Un hombre de más de un metro noventa, deportista desde que se fugaba del colegio para jugar básquet en el parque hasta ser seleccionado de Pichincha en el mismo deporte, fuerte y con los cojones del tamaño de su generosidad para ocupar el rol de padre de quien, por falta de estos, no lo logró. Elegante, con un estilo exquisito que en su porte y belleza no pasaban desapercibidos. Me regaló el privilegio de contribuir en su vanidad al otorgarme la responsabilidad de cortarle el pelo y hacerle manicure, me lo gané a pulso fingiendo un talento que no tenía, pero pretendiendo profesionalmente para no decepcionar. Con un físico admirable, imposible de alcanzar el paso, el primero en llegar, el que más resistía, el que volvía para recordarte que estás muy lenta para su gusto, pero también para empujarte a llegar. Trabajador, querido y respetado en su oficio, divertido y malcriado sin filtros, con la autenticidad como bandera. Así lo recuerdo… aunque no terminó así.
Para ir a ese lugar tengo que rebuscar en mi memoria y como cuando uno revisa una maleta, luego de abrir tengo que volver a ordenar, pero es necesario. A ese hombre inquebrantable, lo apagó una enfermedad violenta que no dio tregua ni tuvo compasión. Poco a poco o demasiado rápido, el tiempo es confuso, se fue marchitando. En la profundidad de sus ojos, cuando sostenía la mirada, podía ver a la persona con el que bailé el vals en mi graduación, yo moviéndome por inercia y él dándolo todo como cada cosa que hacía en su vida, pero en la realidad era un niño pequeño e indefenso que necesitaba la atención de alguien para desarrollar lo más básico. Y eso, alguien como él no podía permitírselo. Si estaba en sus manos la decisión y hubiese tenido la opción, seguro acababa con su sufrimiento en el momento que supo que de lo que padecía no había retorno, ni siquiera estabilidad, solo un salvaje desgaste.

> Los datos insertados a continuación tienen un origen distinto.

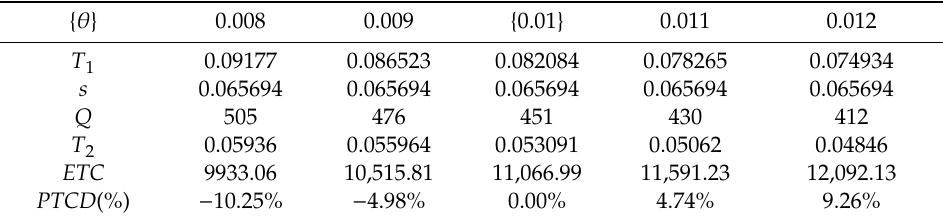
Table 2. Sensitivity analysis when the deteriorating rate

Esta es la parte donde crees que es verdad lo que dicen los enamorados, que el sentir pasa por dos lugares diferentes, la razón y el corazón y es justo donde se pierden quienes no comprenden la decisión del otro porque lo siguen analizando por el lado incorrecto. Así llegó la lección que, de poder elegir, me la saltaba, pero la vida no pregunta. El amor no es egoísta y con base en ese amor, ama y acepta la voluntad del ser amado, aunque difiera de la tuya. El amor no es egoísta y quien opta por asistir su muerte lo hace para terminar con una situación que superó su capacidad, pero también por el amor a quienes lo aman.

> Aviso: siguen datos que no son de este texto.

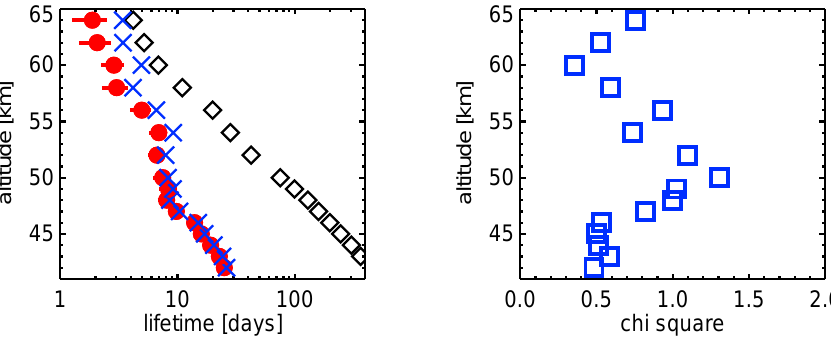
Fig. 2. Left: altitude-dependent lifetimes of NO x after the SPE at 30 October between 50 ◦ S and 90 ◦ S. The lifetimes τ as calculated from MIPAS measurements are displayed in red. The red error bars show the 1- σ range of the value. The photochemical lifetimes τ phot are displayed in black diamonds. The resulting dynamic lifetimes τ dyn are displayed in blue crosses. Right: altitude-dependent χ 2 values between measurement and fit of the exponential function according to the figures left.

Parado desde un lugar fuera de la ecuación es fácil opinar sobre lo que parece mejor, con ese poder en sus manos les puedo sugerir que hagan una sola cosa: vivan así SU PROPIA vida y ejecuten sus opiniones sobre ustedes mismos. Lo único que nos pertenece, al final del día, es nuestro cuerpo. Un holograma con un custodio que no debería pedir permiso para que otros decidan sobre cómo debe vivir y mucho menos cómo y cuándo debe morir. Este es un dictamen que no le corresponde a nadie más que a quien lo considera. Si hoy regreso a ver atrás concluyo que pasó como debía pasar para poder entender esto, no me queda más que la aceptación, pero también se pudo evitar mucho dolor en ambas partes si tan solo hubiese existido la opción, no es necesario quedarse con la sombra de quien un día fue el sol para poder generar consciencia.
Este texto es por Paola Roldán, por su valentía y fortaleza, pero sobre todo por su amor que es todo, menos egoísta. Te admiro profundamente y me uno a tu voz para que el gritar sobre lo que no debería tener una justificación se vuelva menos desgastante y difícil.
La opinión de Tatiana Sonnenholzner.